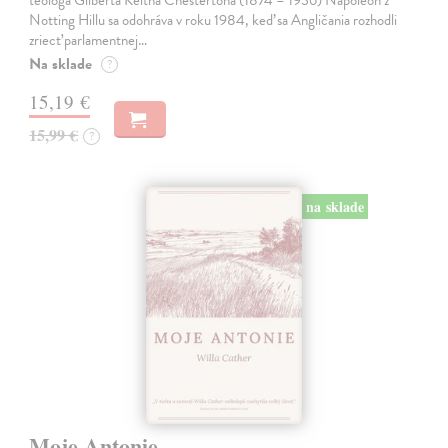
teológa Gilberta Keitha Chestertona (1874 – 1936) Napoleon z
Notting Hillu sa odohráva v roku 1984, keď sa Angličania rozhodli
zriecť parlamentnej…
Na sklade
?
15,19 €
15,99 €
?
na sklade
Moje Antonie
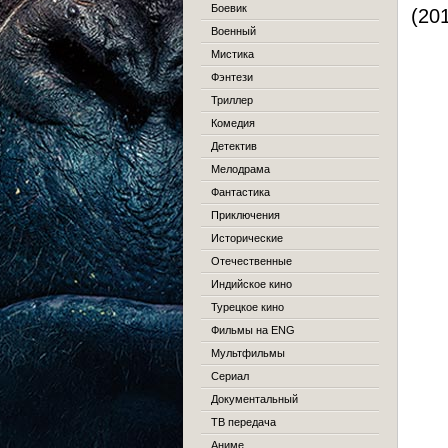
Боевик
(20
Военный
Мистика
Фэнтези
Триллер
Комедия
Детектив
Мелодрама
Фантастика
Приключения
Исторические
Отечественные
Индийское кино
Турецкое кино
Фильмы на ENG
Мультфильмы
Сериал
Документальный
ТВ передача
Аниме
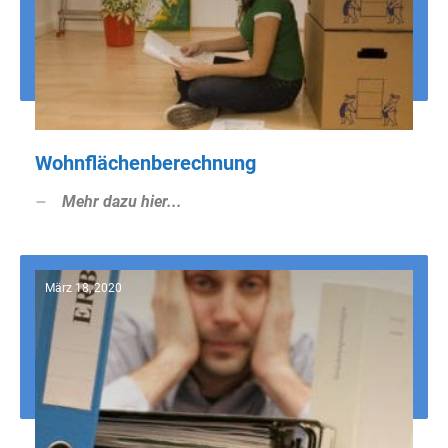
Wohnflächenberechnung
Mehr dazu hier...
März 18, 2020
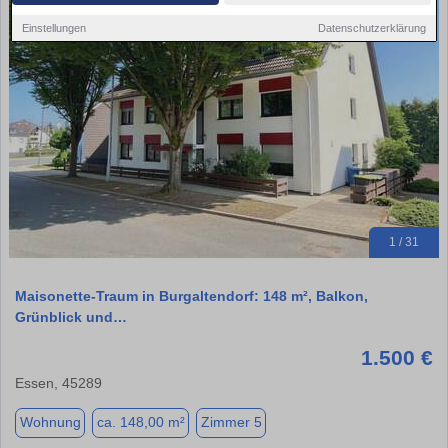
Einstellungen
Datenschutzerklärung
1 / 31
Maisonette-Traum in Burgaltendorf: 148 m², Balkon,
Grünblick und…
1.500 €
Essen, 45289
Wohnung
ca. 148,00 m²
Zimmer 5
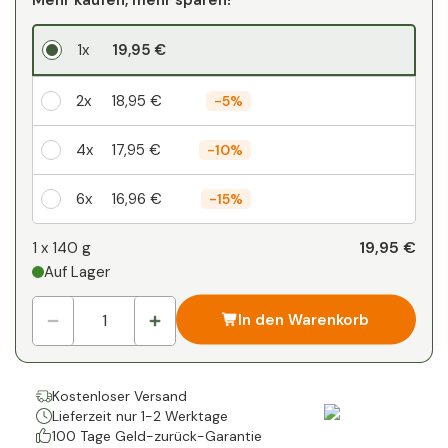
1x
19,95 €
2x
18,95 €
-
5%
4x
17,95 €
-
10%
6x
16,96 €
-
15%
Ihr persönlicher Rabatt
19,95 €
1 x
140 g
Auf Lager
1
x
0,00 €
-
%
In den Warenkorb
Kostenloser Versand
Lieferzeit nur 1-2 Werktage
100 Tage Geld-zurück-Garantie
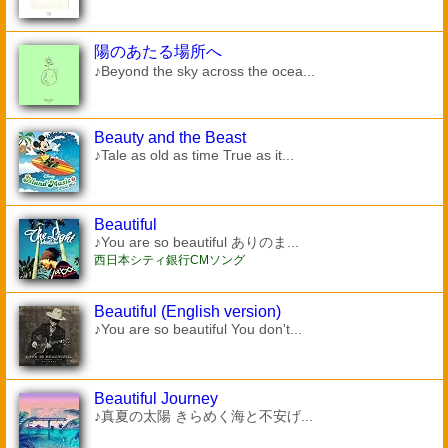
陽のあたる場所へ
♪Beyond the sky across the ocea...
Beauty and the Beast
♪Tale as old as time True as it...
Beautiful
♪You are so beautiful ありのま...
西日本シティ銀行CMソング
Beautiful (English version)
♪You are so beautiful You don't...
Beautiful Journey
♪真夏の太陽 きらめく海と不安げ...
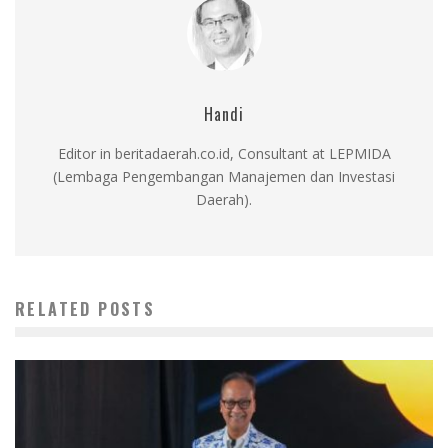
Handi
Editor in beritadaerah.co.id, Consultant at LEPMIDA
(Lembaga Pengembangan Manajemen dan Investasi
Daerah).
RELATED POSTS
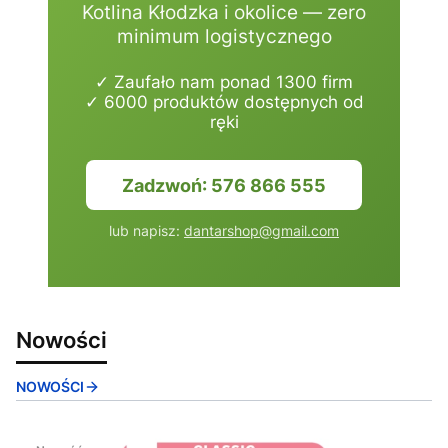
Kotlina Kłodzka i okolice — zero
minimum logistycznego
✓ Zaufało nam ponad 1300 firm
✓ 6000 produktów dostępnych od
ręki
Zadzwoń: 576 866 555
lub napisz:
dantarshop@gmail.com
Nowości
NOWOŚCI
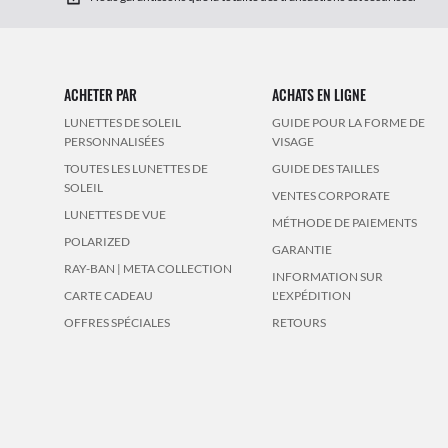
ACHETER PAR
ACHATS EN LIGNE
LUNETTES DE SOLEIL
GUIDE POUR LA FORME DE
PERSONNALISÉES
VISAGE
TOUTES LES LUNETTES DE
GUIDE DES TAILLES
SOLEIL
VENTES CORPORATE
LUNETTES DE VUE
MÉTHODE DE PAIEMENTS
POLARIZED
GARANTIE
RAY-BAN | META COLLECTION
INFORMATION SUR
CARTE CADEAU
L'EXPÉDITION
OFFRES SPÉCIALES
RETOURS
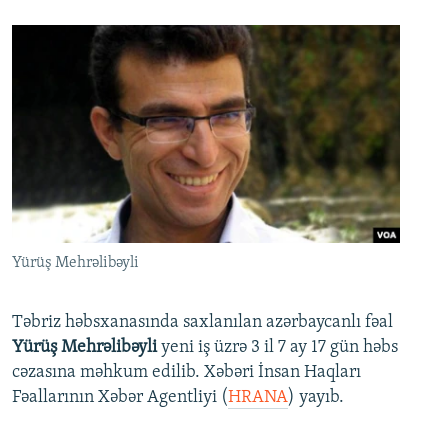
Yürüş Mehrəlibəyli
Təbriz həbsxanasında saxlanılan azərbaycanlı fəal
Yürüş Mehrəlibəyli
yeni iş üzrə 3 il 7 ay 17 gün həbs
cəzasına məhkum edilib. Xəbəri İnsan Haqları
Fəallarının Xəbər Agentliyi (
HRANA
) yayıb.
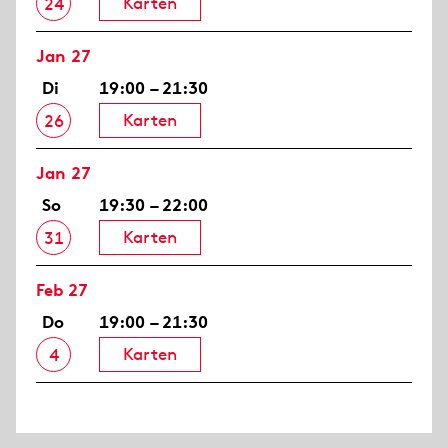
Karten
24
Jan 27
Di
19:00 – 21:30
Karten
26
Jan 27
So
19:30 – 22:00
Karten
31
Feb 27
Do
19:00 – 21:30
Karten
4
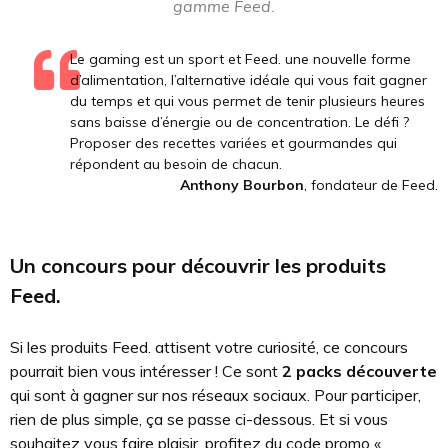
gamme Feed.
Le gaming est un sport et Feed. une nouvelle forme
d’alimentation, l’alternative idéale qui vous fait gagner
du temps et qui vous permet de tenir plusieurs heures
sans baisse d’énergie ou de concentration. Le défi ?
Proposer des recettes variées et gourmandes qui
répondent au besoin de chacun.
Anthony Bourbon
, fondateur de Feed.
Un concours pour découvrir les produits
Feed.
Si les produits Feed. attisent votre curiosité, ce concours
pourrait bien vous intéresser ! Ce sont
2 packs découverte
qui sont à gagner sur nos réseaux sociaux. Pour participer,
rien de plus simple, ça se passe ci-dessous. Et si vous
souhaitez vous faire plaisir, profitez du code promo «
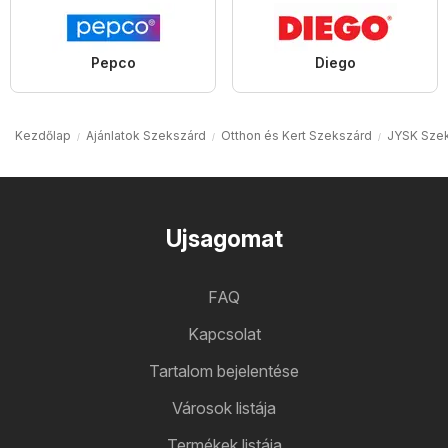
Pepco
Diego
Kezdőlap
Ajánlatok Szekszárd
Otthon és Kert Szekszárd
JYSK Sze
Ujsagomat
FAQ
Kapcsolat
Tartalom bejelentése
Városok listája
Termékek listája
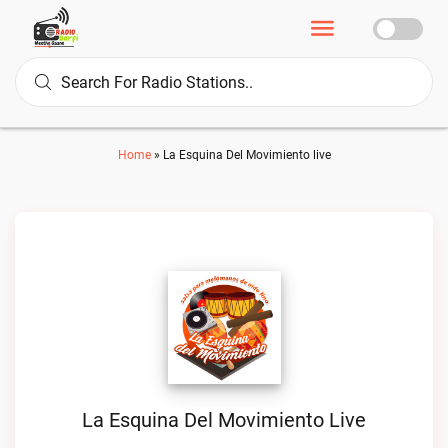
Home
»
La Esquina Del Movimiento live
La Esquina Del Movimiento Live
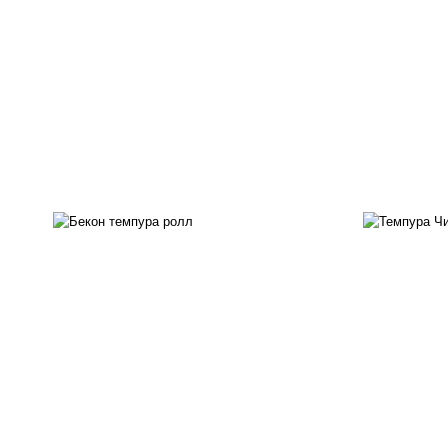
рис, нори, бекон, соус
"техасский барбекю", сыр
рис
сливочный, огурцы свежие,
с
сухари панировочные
◆ ◆ ◆ ◆ ◆
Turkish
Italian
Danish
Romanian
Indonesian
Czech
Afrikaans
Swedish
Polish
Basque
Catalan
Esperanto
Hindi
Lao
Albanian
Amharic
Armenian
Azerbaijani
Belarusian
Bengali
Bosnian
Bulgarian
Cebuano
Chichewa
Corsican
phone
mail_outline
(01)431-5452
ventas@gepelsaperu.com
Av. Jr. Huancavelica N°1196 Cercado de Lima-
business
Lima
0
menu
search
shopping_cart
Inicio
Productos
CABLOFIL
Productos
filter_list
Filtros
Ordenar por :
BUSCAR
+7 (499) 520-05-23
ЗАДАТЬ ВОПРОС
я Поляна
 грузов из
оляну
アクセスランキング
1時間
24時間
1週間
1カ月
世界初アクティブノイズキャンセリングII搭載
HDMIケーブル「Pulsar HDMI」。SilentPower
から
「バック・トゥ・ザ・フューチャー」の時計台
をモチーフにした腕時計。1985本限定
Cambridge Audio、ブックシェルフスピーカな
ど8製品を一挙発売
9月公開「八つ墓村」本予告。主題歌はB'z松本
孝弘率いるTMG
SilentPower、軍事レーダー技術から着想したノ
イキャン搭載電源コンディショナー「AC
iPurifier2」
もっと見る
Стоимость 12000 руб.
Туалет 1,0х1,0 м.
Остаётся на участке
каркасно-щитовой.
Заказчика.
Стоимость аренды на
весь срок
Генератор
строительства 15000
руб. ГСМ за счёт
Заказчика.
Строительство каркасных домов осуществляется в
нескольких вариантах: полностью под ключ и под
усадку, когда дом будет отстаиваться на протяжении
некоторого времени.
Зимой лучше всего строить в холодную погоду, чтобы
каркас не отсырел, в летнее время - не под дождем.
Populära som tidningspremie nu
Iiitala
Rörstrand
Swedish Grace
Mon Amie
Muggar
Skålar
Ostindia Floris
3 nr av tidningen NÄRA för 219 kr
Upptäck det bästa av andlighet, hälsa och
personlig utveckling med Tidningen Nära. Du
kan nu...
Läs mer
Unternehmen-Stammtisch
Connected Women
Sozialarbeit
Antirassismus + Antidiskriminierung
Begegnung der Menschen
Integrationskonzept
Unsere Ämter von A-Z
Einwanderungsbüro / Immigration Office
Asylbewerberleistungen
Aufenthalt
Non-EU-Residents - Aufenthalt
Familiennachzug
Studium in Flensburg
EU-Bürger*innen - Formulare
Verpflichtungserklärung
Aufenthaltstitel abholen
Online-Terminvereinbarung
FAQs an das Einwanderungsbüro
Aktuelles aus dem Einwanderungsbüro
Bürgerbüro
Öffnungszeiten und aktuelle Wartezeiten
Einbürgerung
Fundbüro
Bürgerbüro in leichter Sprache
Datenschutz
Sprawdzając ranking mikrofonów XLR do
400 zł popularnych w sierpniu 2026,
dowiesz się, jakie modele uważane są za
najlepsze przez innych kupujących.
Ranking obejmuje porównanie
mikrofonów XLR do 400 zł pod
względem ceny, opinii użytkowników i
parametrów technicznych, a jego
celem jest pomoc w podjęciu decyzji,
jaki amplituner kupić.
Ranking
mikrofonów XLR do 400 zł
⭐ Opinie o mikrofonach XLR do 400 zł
◆ ◆ ◆ ◆ ◆
▶ **PROBLEM DETAILS**: From the listing above, pull out each line that contains the word "produits" and write those lines out in their original order.

▶ **REPLY TO THE TASK**:
Un concours pour découvrir les produits
Si les produits Feed. attisent votre curiosité, ce concours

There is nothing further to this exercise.